Audit a skill against the quality checklist based on Anthropic’s internal best practices for Claude Code skills. Reads the skill’s SKILL.md, references/, scripts/, and evaluates across 12 dimensions.
# /skill-audit
Audit a skill against the quality checklist based on Anthropic's internal best practices for Claude Code skills. Reads the skill's SKILL.md, references/, scripts/, and evaluates across 12 dimensions.
Source: https://x.com/trq212/status/2033949937936085378
## Checklist Reference
Full checklist with scoring rubric: `references/checklist.md`
## Steps
1. **Locate skill** from `$ARGUMENTS`:
- If name: search `skills/{name}/SKILL.md` in current project, then `~/.claude/plugins/**/skills/{name}/SKILL.md`
- If path: read directly
- If empty: list available skills via Glob `**/skills/*/SKILL.md`, ask via AskUserQuestion
2. **Read skill contents** (parallel):
- `SKILL.md` — main skill file
- `references/*` — all reference files (if dir exists)
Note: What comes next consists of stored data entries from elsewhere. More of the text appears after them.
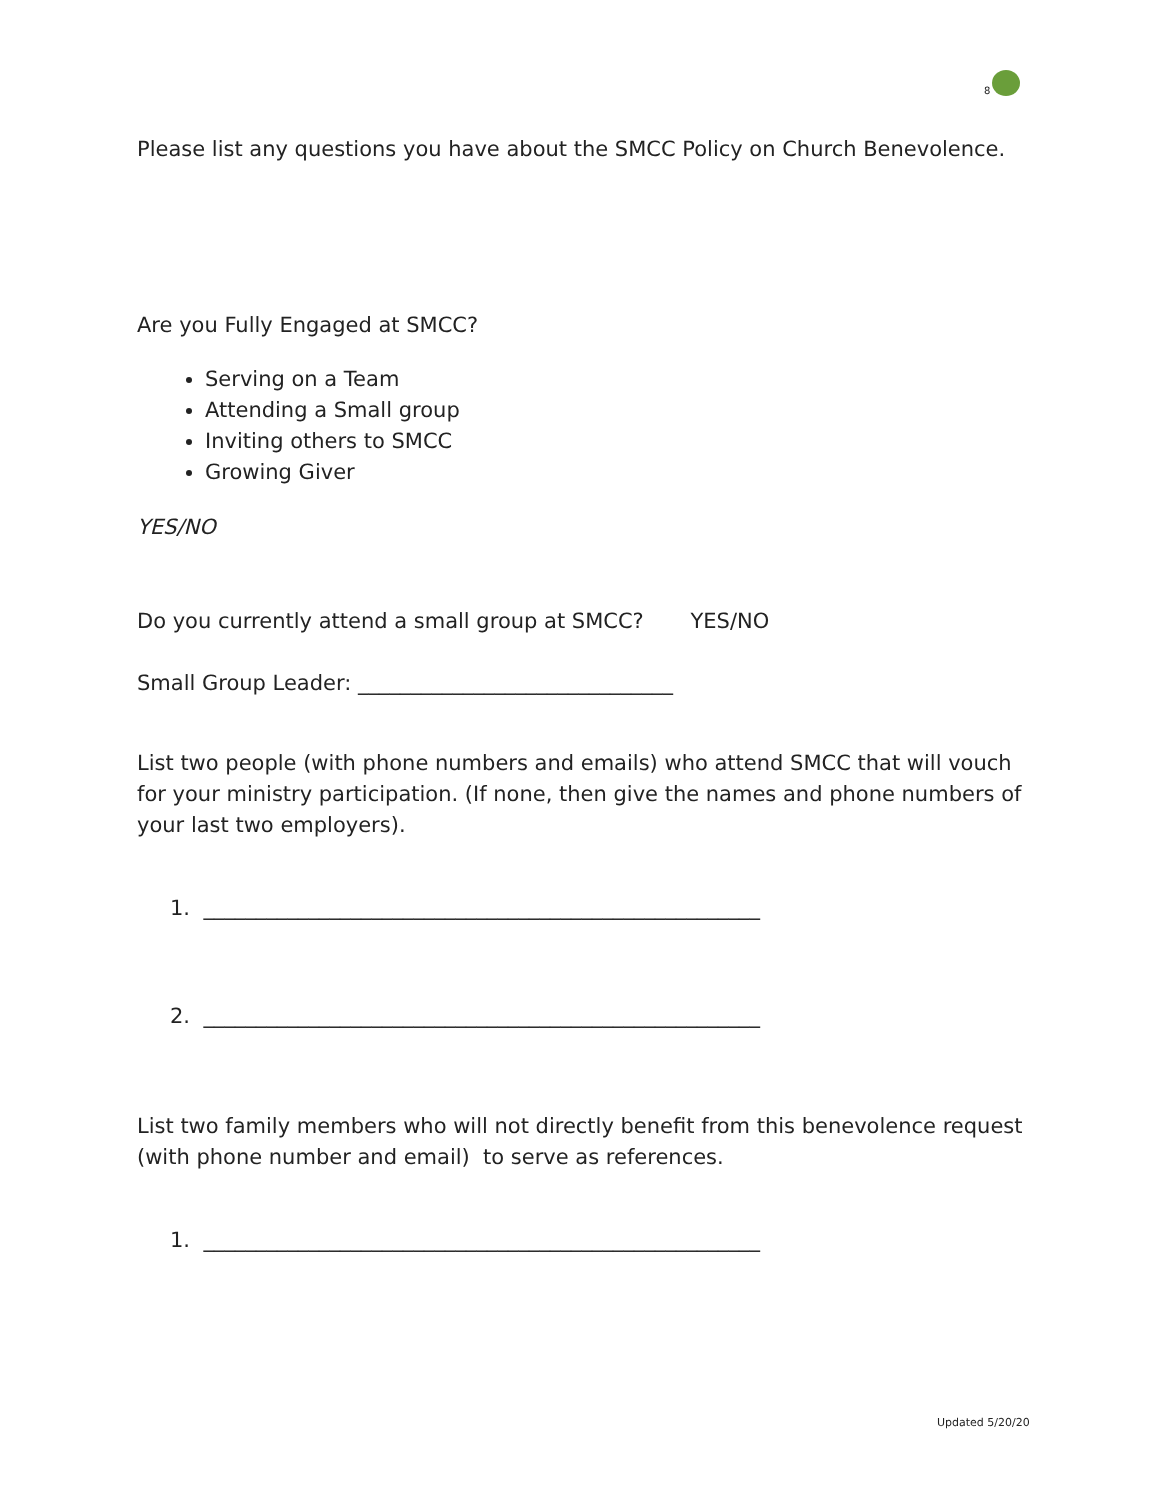8
Please list any questions you have about the SMCC Policy on Church Benevolence.
Are you Fully Engaged at SMCC?
Serving on a Team
Attending a Small group
Inviting others to SMCC
Growing Giver
YES/NO
Do you currently attend a small group at SMCC? YES/NO
Small Group Leader: ______________________________
List two people (with phone numbers and emails) who attend SMCC that will vouch for your ministry participation. (If none, then give the names and phone numbers of your last two employers).
1. _____________________________________________________
2. _____________________________________________________
List two family members who will not directly benefit from this benevolence request (with phone number and email) to serve as references.
1. _____________________________________________________
Updated 5/20/20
- `scripts/*` — all scripts (if dir exists)
- `assets/*` — all assets (if dir exists)
- Count total lines of SKILL.md
3. **Read checklist** from `references/checklist.md`
4. **Evaluate each dimension** — for every checklist item, assess based on what you read:
For each of the 12 dimensions:
- State what you found (evidence)
- Score 0, 1, or 2 (use rubric from checklist)
- If score < 2: give one specific fix
5. **Determine category** — classify skill into one of 9 types from checklist. Flag if it straddles multiple.
6. **Output scorecard:**
```
## Skill Audit: {skill-name}
**Score:** {N}/24 (Grade: {A/B/C/D/F})
**Category:** {type}
**SKILL.md:** {N} lines | **References:** {N} files | **Scripts:** {N} files
| # | Dimension | Score | Notes |
|---|-----------|-------|-------|
| 1 | Category Fit | {0-2} | {one line} |
| 2 | Description Quality | {0-2} | {one line} |
| 3 | Progressive Disclosure | {0-2} | {one line} |
| 4 | Gotchas | {0-2} | {one line} |
| 5 | Don't State Obvious | {0-2} | {one line} |
| 6 | Flexibility | {0-2} | {one line} |
| 7 | Setup & Config | {0-2} | {one line} |
| 8 | Memory & State | {0-2} | {one line} |
| 9 | Scripts & Code | {0-2} | {one line} |
| 10 | Allowed Tools | {0-2} | {one line} |
| 11 | Argument Handling | {0-2} | {one line} |
| 12 | Output & Artifacts | {0-2} | {one line} |
### Top 3 Fixes (highest impact)
1. {fix}
2. {fix}
3. {fix}
```
7. **Batch mode** — if `$ARGUMENTS` is "all" or "*":
- Find all skills via Glob
- Run audit on each
- Output summary table sorted by score (worst first)
- Identify common weaknesses across the set
## Gotchas
1. **N/A dimensions still score 2** — if a skill genuinely doesn't need config/state/scripts, don't penalize it. Score N/A as 2. Only score 0-1 when the skill SHOULD have it but doesn't.
2. **Gotchas ≠ Common Issues** — "Common Issues" is troubleshooting (reactive). Gotchas are preventive — things Claude would get WRONG by default. A skill with only "Common Issues" scores 1, not 2.
3. **Line count is a smell, not a rule** — 500-line SKILL.md with no references is suspicious. But 400 lines of dense, non-obvious content is fine. Check if content COULD be extracted, not just if it's long.
4. **Description under 300 chars** — long descriptions dilute the trigger signal. Claude scans ALL skill descriptions at session start. Shorter = sharper matching.
## Common Issues
### Can't find skill
**Cause:** Skill not in expected path or using different directory structure.
**Fix:** Use full path to SKILL.md as argument. Or run with "all" to discover available skills.
### Score seems unfair
**Cause:** Some dimensions don't apply to the skill type.
**Fix:** N/A dimensions score 2. Re-read the rubric — it accounts for genuinely stateless or config-free skills.